When even these coping mechanisms were exhausted, families went into debt -- a strategy that was viable as long as home values continued to rise. But when the housing bubble burst, families were no longer able to easily refinance and take out home-equity loans. The result: Americans no longer have the money to keep consuming. When you consider that consumers make up 70 percent of the economy, the magnitude of the problem becomes apparent.
What happened to the money? According to researchers Thomas Piketty and Emmanuel Saez, since the late 1970s, a greater and greater share of national income has gone to people at the top of the earnings ladder. As late as 1976, the richest 1 percent of the country took home about 9 percent of the total national income. By 2006, they were pocketing more than 20 percent. But the rich don't spend as much of their income as the middle class and the poor do -- after all, being rich means that you already have most of what you need. That's why the concentration of income at the top can lead to a big shortfall in overall demand and send the economy into a tailspin. (It's not coincidental that 1928 was the last time that the top 1 percent took home more than 20 percent of the nation's income.)

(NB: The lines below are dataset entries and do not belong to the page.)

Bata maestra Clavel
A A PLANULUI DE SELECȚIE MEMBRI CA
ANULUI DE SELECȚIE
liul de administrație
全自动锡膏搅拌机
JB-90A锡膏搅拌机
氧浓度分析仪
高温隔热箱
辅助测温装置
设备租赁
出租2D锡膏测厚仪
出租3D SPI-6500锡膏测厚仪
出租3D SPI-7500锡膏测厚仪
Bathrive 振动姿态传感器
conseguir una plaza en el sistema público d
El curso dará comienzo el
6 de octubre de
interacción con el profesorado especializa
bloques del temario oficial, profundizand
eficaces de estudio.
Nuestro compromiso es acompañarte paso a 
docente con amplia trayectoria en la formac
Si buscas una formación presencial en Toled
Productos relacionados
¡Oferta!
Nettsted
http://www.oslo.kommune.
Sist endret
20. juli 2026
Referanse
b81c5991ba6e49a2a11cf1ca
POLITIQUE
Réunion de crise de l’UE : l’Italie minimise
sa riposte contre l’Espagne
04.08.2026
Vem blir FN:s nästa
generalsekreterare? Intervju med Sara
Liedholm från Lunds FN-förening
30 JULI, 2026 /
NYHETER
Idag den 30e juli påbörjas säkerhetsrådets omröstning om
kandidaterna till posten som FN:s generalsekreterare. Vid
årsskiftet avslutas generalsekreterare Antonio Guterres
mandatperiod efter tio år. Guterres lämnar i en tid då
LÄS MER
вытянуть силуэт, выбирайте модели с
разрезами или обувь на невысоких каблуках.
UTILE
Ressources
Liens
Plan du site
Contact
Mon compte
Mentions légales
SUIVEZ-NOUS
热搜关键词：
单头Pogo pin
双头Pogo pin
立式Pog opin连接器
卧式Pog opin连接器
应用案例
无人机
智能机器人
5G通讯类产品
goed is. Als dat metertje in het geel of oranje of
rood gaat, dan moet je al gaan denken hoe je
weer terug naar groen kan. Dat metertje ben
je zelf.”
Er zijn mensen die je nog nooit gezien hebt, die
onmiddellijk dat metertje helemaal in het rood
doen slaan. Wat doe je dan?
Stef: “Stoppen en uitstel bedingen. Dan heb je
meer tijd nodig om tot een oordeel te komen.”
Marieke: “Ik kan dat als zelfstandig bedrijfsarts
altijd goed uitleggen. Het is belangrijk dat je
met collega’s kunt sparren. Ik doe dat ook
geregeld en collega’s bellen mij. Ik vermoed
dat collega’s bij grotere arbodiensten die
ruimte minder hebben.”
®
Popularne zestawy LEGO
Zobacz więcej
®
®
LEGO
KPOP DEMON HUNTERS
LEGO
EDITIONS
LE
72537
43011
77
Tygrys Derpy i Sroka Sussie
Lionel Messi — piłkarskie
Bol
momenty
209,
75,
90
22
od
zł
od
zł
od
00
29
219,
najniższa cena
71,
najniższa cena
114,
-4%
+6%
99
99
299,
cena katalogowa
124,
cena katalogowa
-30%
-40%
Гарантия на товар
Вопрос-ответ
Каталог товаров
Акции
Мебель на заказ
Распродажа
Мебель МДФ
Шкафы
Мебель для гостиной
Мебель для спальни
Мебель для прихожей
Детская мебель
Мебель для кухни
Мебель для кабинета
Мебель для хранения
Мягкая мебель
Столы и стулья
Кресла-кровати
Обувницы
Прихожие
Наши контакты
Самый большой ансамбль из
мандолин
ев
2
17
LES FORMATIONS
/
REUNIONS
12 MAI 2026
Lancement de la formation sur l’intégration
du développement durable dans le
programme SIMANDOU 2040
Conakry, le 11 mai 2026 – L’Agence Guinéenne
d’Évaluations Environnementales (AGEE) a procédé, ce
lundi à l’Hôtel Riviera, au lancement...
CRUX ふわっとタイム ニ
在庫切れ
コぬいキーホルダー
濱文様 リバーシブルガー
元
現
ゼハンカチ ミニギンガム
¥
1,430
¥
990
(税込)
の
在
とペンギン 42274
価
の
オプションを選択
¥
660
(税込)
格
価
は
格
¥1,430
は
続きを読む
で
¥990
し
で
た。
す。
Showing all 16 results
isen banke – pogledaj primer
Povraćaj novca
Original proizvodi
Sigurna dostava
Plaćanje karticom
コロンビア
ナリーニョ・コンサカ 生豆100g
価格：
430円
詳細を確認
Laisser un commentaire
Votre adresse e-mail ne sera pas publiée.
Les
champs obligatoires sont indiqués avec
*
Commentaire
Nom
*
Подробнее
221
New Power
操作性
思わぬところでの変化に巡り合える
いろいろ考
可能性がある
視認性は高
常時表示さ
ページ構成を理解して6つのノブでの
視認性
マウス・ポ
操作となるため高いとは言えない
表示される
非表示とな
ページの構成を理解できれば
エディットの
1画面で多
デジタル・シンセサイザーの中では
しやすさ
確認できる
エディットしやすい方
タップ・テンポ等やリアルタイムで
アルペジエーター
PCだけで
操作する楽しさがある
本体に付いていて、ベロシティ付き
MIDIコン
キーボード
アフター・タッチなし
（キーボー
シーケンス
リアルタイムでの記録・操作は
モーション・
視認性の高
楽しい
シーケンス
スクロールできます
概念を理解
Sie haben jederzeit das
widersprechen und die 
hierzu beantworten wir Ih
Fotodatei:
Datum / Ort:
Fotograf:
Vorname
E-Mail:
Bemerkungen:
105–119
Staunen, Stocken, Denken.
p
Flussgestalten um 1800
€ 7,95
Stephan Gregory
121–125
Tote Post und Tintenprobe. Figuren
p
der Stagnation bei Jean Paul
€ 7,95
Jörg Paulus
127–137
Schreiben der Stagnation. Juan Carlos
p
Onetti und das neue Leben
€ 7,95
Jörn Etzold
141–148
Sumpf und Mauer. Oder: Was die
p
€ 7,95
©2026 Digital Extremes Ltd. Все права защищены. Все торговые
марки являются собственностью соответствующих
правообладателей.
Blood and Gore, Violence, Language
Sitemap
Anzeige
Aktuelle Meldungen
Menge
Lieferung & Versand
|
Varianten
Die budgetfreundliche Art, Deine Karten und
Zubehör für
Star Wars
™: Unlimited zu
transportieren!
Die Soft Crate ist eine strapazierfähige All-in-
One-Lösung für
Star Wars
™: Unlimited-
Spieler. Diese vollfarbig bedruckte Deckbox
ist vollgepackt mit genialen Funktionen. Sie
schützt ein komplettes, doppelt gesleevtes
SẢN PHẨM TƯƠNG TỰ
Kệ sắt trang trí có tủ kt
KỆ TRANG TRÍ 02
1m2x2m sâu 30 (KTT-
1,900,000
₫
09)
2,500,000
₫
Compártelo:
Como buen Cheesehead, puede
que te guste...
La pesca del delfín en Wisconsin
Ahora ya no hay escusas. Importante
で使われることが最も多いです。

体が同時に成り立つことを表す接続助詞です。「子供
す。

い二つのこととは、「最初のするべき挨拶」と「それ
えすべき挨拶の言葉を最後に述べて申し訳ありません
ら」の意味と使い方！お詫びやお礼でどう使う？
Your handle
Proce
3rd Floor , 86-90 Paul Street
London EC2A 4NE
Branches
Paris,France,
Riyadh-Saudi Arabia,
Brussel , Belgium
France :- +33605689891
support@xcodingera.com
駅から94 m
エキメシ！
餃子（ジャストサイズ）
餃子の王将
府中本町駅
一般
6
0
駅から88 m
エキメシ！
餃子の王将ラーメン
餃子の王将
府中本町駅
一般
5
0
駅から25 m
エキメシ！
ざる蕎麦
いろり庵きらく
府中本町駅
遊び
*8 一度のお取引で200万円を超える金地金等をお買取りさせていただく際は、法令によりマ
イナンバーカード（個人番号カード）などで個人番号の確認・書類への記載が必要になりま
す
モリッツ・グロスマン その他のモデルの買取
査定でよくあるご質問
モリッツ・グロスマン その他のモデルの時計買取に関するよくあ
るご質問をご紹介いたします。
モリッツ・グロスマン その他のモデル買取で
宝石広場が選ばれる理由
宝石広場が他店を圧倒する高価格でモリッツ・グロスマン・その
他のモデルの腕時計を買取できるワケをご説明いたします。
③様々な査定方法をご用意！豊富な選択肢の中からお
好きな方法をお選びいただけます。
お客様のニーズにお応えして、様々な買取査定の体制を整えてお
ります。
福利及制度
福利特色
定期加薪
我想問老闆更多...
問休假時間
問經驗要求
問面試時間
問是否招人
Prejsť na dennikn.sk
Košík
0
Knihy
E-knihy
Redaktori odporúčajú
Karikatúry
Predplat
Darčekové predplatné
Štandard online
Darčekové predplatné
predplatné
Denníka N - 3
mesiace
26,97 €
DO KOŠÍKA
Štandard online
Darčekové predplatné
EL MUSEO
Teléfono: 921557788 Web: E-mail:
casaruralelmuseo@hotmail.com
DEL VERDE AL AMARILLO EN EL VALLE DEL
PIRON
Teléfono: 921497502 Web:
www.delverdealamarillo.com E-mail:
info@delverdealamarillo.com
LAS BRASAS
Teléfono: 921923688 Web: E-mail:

Other structural problems are growing as well. One is climate change and our dependence on oil. Another is the United States' growing reliance on foreign capital, mostly from China, Japan and the Middle East. Neither is sustainable.
Meanwhile, our broken health-care system drains more of our dollars yet delivers less care. When President Clinton tried to tackle health care in 1994, it represented 14 percent of our GDP, and 38 million Americans were uninsured. Now, the nation spends 16 percent of its GDP on health, and about 44 million of us are uninsured. Most cyclists acknowledge these problems, but they tend to think of them as separate from the current crisis -- issues to be tackled after the economy has recovered, and then only to the extent that we can afford to do so.
But structuralists like myself don't believe that the economy can fully recover unless these underlying problems are addressed. Without policies that put the nation on the path to higher median incomes, higher productivity, renewable energy and a more accessible and efficient health-care system, we'll face deeper and more prolonged recessions, followed by ever more anemic upturns. Bill Clinton's inability to do enough about these problems in the 1990s, followed by George W. Bush's negligent disregard of them, allowed them to grow to the point where any major triggering event can cause a vicious downward spiral.